In Meditations on First Philosophy, René Descartes developed an anthropological theory known as Cartesian dualism. This theory states that the human mind and body are made of two separate substances: mind and matter. Thus, man’s nature is divided into two separate but unequal parts. The mind is the dominant substance, and according to Descartes, of the two substances, the mind is the one that exists beyond any doubt. Its reality is proven by the very act of thinking.
The existence of matter (including our bodies) is proven indirectly through the senses via the mind. In other words, I know my mind is real because I am thinking with it, but my body’s existence is merely possible as the most likely cause of my mind’s sensory perceptions.
But how has Cartesian dualism contributed to our current intolerance of imperfection?
Ever since Cartesian dualism was first proposed, philosophers have debated its plausibility. Though some have insisted that everything in and around us is simply matter (the workings of the mind are all chemical and neurological in nature), belief in the ultimate power of the mind over matter persists.
This cultural belief is clear in the current push for transgenderism. The idea that a man might actually be a woman (or vice versa) is accepted solely on the grounds of an individual’s self-perception. A man claims to identify as a woman.
It is, allegedly, mind over matter, but the implication goes further.

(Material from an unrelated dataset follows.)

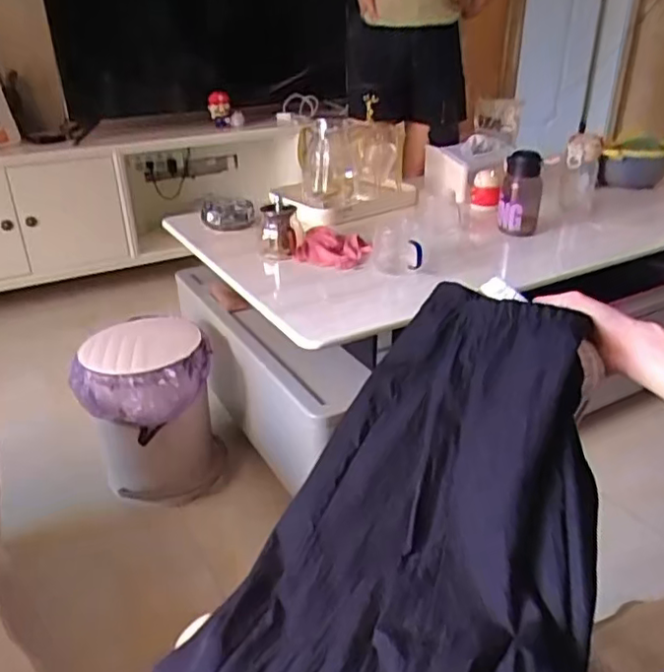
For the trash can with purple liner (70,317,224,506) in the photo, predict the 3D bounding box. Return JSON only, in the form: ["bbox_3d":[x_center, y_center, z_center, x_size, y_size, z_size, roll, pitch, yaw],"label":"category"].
[{"bbox_3d":[-0.380,0.163,1.336,0.249,0.322,0.251,-1,28,0],"label":"trash can with purple liner"}]

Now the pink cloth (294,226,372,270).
[{"bbox_3d":[0.002,-0.189,1.314,0.138,0.041,0.138,11,30,22],"label":"pink cloth"}]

If a man can think himself into womanhood, then the mind has the power to dictate reality. And if the mind can dictate reality, then the mind cannot be wrong. Whatever a mind conceives is true for that mind. This, I believe, is an inevitable consequence of the mind-body dualism proposed by Descartes.

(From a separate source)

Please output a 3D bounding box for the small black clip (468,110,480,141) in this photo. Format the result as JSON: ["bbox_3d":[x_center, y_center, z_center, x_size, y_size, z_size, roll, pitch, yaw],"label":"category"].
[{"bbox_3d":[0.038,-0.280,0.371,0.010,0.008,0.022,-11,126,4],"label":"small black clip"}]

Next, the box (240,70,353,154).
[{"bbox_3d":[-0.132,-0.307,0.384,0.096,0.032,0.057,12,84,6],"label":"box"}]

It’s not difficult, then, to understand the current climate of intolerance of imperfection. After all, mistakes are impossible for a mind that can make subjective claims about reality and label them objective.
Though a student who performs less than ideally at school should face the choices he made, it’s easier to believe that a teacher, school system, or society misunderstands the way the student’s mind works. His belief supersedes the evidence of the grades. It allows him to be free from error.
The irony is that the student is not free. Neither is a society that demands perfection from its members. A culture that does not allow itself to admit being wrong, even about major moral issues, is a culture populated by prisoners of ideologies, concepts, and theories.
Making mistakes is necessary for wisdom and growth. A community that wants to flourish must pay attention to its mistakes. It must raise questions about the limits of the mind’s power over matter. A healthy society accepts that it has committed errors, contemplates how they came about, and acts humbly according to the facts.